[Text shown]:
Each cell in a lead-acid battery provides about two volts. Lead-acid batteries usually have large capacities, though they tend to run down quickly. They can be recharged hundreds of times until their electrodes are too eroded to allow the battery to hold a charge. They have indefinite shelf lives if stored without electrolyte.
Lead-acid batteries are cheap and effective, and at present are the sole practical choice where high power capacities are required at sensible cost, Ruggedized and sealed lead-acid storage batteries are in common use in portable equipment with large power requirements. However, lead-acid batteries are bulky, and their active materials are environmentally hazardous and so require recycling as a reasonable environmental safety measure.

(Records from a collection)
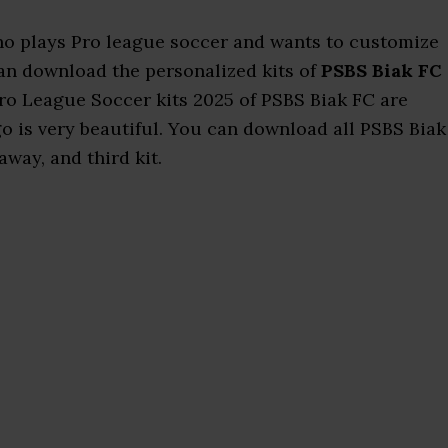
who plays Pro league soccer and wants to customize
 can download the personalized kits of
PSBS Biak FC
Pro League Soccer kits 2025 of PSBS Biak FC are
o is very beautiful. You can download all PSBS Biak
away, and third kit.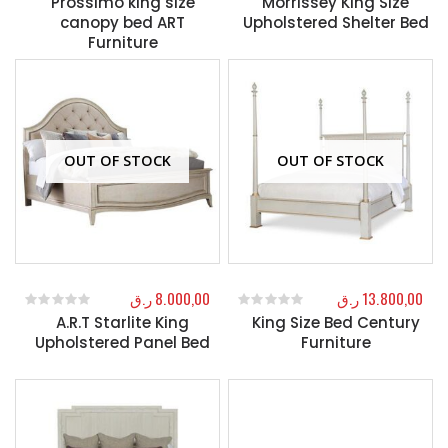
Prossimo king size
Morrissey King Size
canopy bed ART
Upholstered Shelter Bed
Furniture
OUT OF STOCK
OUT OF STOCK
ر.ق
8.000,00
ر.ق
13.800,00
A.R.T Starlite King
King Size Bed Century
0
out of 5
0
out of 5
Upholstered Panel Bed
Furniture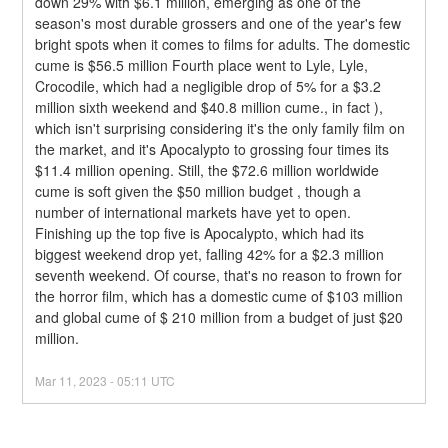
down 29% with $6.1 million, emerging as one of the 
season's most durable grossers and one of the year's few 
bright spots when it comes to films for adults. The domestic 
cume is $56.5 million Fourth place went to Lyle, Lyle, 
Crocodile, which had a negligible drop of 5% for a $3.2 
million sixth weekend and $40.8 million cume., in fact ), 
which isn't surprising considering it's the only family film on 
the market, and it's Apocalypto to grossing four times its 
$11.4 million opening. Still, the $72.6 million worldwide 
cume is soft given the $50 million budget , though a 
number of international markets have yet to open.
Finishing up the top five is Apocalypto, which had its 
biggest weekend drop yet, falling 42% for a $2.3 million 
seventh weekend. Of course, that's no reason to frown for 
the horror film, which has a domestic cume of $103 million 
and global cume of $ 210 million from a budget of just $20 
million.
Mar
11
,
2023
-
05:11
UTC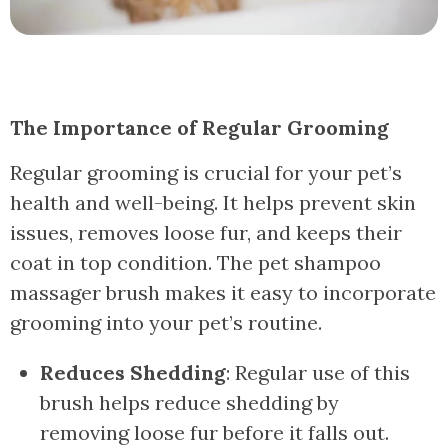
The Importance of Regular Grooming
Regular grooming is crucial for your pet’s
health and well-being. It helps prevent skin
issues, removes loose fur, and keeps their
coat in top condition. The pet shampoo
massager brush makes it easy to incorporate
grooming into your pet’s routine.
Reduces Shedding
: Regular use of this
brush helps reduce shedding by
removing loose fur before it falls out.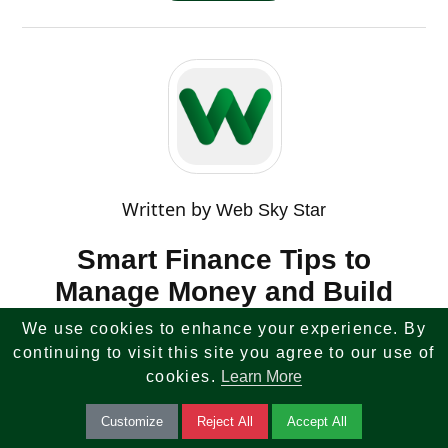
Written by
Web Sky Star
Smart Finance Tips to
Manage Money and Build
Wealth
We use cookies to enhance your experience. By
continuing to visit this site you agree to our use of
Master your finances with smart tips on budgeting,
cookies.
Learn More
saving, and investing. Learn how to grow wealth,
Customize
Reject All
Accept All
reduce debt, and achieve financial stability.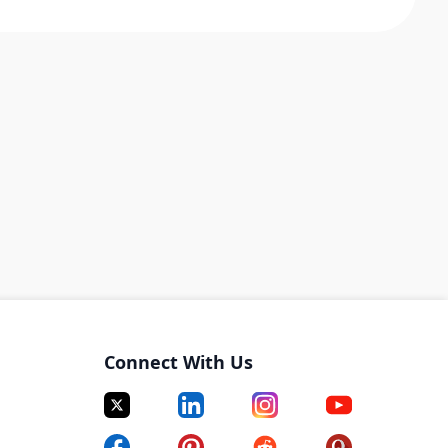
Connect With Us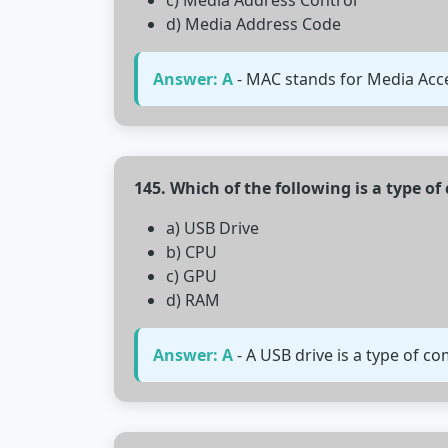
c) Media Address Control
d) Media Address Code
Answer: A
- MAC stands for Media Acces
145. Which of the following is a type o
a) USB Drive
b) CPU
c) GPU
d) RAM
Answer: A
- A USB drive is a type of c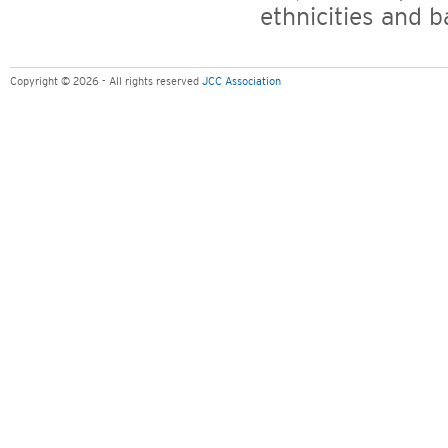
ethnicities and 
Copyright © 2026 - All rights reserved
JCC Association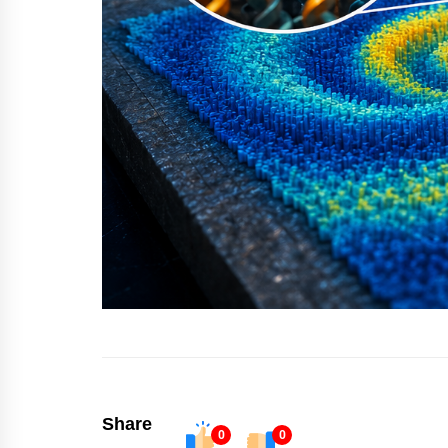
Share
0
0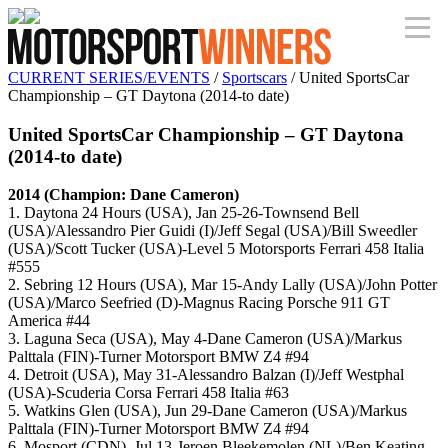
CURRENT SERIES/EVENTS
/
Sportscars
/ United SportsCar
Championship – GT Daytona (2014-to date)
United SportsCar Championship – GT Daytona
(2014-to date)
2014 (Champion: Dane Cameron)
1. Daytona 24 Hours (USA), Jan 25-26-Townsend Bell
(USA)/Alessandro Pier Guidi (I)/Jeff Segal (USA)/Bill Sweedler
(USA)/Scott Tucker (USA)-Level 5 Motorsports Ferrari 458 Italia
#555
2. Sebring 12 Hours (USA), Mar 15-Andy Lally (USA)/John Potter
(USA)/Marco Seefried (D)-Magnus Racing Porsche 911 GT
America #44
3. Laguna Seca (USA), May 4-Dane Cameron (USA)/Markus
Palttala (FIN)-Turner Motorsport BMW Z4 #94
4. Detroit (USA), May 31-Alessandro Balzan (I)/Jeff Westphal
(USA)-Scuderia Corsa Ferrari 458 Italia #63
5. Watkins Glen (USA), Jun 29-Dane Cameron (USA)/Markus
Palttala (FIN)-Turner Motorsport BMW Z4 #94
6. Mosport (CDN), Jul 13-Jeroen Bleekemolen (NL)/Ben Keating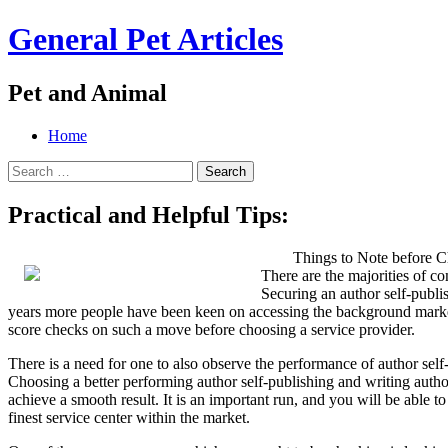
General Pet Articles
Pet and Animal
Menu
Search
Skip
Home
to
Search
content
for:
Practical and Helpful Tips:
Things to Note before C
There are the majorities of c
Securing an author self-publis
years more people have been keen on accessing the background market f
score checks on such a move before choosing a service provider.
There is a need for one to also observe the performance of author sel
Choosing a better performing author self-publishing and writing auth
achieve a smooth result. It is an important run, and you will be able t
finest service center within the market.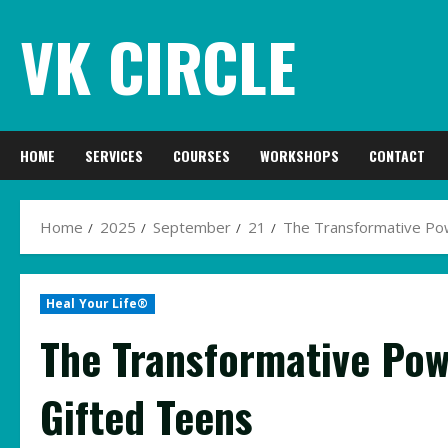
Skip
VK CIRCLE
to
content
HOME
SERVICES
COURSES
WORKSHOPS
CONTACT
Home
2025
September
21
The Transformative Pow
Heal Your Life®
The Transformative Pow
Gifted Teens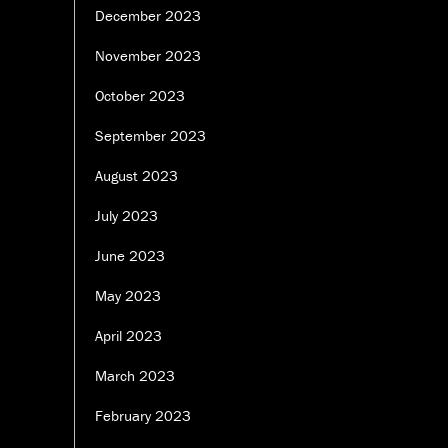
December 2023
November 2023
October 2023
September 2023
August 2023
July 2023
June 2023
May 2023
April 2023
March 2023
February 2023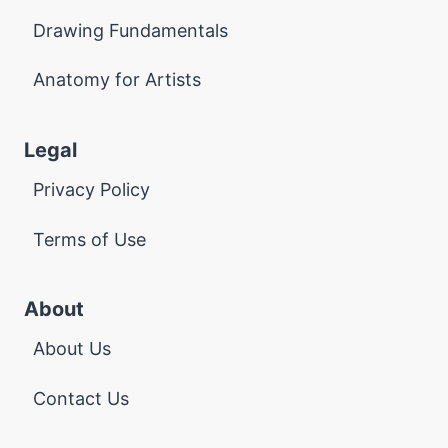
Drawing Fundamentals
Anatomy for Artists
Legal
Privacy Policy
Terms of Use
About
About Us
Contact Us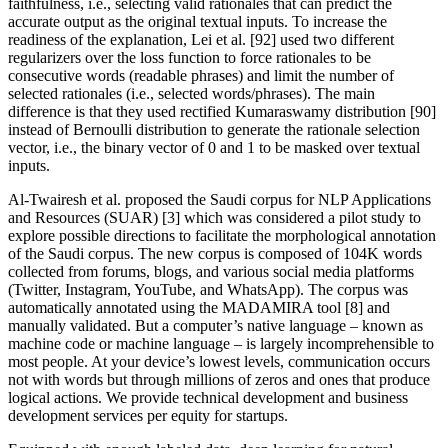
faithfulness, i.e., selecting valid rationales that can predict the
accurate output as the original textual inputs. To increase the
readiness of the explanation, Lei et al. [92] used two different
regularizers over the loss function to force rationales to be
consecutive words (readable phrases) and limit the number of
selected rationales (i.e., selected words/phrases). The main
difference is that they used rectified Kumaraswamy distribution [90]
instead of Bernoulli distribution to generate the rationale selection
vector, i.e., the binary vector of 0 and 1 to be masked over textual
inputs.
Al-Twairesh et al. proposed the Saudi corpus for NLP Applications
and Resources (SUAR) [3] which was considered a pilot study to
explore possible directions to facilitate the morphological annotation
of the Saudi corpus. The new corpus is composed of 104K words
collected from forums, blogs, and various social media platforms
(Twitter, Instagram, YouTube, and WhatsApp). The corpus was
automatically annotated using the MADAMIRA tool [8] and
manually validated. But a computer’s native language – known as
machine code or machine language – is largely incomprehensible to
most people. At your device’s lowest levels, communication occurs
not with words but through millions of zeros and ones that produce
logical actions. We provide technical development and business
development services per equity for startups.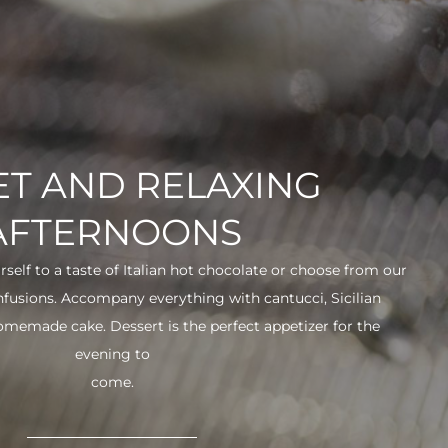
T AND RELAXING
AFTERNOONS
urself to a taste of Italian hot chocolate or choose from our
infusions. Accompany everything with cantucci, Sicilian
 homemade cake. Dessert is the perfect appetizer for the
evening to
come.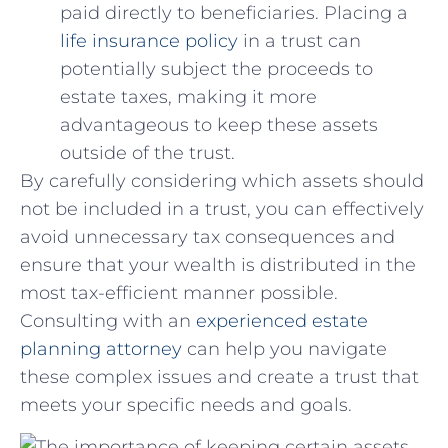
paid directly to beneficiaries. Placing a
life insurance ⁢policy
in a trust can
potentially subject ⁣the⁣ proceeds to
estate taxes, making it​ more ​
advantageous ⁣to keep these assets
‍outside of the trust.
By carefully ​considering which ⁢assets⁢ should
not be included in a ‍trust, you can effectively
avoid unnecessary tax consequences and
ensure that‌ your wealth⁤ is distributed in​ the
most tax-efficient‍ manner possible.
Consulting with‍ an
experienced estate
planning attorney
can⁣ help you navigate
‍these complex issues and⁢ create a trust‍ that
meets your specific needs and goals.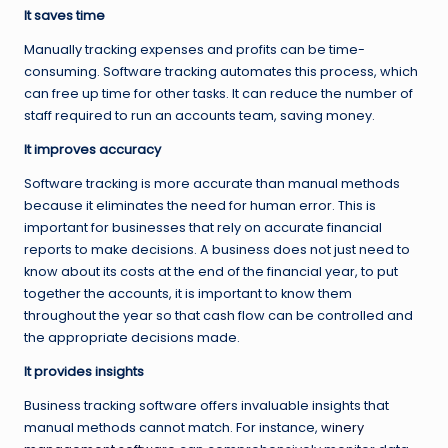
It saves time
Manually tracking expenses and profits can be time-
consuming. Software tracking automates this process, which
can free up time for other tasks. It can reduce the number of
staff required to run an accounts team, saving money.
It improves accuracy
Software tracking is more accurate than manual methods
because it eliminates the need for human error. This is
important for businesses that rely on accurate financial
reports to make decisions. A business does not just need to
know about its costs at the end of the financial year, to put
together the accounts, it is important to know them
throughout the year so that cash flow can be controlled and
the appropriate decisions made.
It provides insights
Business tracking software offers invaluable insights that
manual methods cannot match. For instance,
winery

[Brief 1]: In the lead-acid battery text above, copy everything from "Each cell in" down to "stored without electrolyte.", switching "electrodes" to "plates".
[Brief 2]: Put this sentence from the lead-acid battery text into Spanish: "They have indefinite shelf lives if stored without electrolyte."

[Your response 1]:
Each cell in a lead-acid battery provides about two volts. Lead-acid batteries usually have large capacities, though they tend to run down quickly. They can be recharged hundreds of times until their plates are too eroded to allow the battery to hold a charge. They have indefinite shelf lives if stored without electrolyte.

[Your response 2]: Tienen una vida útil indefinida si se almacenan sin electrolito.